Grev, emekle sermaye arasında yürütülen toplu pazarlıkta uzlaşmanın en önemli aracıdır. Grev hakkı kapitalist üretim sisteminin emekle sermaye arasında yarattığı eşitsiz ilişkide emekçilerin sahip olduğu gücün temel dayanağıdır. Grev hakkının bunmadığı bir toplu pazarlık sisteminde işveren, istediği koşulları tek yanlı olarak emekçilere dayatacaktır (örnek: kamu emekçileriyle yapılan toplu sözleşme süreci). Dolayısıyla grev hakkı üretim sürecinde ve buna bağlı olarak da toplumda demokrasinin en önemli aracıdır. Bunun ortadan kaldırılması çalışma yaşamı başta olmak üzere toplumun her alanında emekçilerin söz hakkını ortadan kaldıracak ve bunun sonucu olarak da emekçi karşıtı politikalar çok daha etkili biçimde uygulanabilecektir.

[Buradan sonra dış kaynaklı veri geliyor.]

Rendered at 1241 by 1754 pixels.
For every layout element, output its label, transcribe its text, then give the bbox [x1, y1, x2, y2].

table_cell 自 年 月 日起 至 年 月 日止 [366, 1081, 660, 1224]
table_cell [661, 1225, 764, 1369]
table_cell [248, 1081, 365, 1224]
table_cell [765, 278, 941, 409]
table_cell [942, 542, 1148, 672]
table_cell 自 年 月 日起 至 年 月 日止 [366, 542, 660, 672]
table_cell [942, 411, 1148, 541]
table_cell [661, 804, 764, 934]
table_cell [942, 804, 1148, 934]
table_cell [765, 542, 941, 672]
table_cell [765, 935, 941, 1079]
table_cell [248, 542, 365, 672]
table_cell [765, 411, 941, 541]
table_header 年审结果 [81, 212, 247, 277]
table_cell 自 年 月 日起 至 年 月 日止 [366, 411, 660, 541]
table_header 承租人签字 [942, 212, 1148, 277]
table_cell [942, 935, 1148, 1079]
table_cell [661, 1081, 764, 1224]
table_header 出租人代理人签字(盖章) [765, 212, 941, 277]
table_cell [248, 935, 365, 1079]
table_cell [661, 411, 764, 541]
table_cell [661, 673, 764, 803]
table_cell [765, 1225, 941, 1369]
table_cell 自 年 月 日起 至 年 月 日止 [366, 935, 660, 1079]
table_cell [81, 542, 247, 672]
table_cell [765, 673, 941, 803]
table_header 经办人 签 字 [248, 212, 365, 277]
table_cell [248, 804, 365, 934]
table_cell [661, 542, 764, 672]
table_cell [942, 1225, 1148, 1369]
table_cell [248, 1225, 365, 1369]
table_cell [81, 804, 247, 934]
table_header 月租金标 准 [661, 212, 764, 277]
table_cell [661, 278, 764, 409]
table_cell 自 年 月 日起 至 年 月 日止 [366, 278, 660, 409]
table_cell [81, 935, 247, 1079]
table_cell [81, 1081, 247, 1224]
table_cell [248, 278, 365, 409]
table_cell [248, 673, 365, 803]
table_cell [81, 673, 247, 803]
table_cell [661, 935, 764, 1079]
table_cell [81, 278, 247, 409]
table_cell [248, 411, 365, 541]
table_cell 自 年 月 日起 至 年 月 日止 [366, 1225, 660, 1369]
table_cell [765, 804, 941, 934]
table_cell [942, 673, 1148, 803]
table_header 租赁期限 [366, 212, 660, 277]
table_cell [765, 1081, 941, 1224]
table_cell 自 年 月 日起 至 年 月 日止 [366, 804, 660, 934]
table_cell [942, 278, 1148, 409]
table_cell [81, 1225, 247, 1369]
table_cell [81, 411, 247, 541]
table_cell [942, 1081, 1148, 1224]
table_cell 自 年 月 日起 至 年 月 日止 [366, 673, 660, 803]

Sözün özü: Grev hakkının bulunmadığı bir toplumda demokrasiden söz edilemez. Türkiye’de 32 yıldır süren darbe rejiminde birçok işkolunda grev hakkı yasaklıdır. AKP hükümetinin havacılık işkolundan başlayarak Türkiye’de grev hakkını tamamen ortadan kaldırmak niyetinde olduğu anlaşılmaktadır. Bu durumda havacılık işkolunda grevin yasaklanmasını sadece Hava İş Sendikası’nın ya da THY emekçilerinin sorunu olarak değerlendirmek mümkün değildir. 15-16 Haziran 1970 direnişinin gerekçesini oluşturan koşullarla bugün hak ve özgürlüklere yönelik saldırılar arasında büyük bir benzerlik bulunmaktadır. 15-16 Haziran’da emekçilerin dayanışma içinde yürüttüğü mücadele sendikal hak ve özgürlükleri engelleyen yasaların geri çekilmesini başarmıştı. Bugün de 15-16 Haziran direnişinin heyecan ve coşkuyla yürütülecek birleşik bir mücadeleye acilen ihtiyaç bulunmaktadır (!)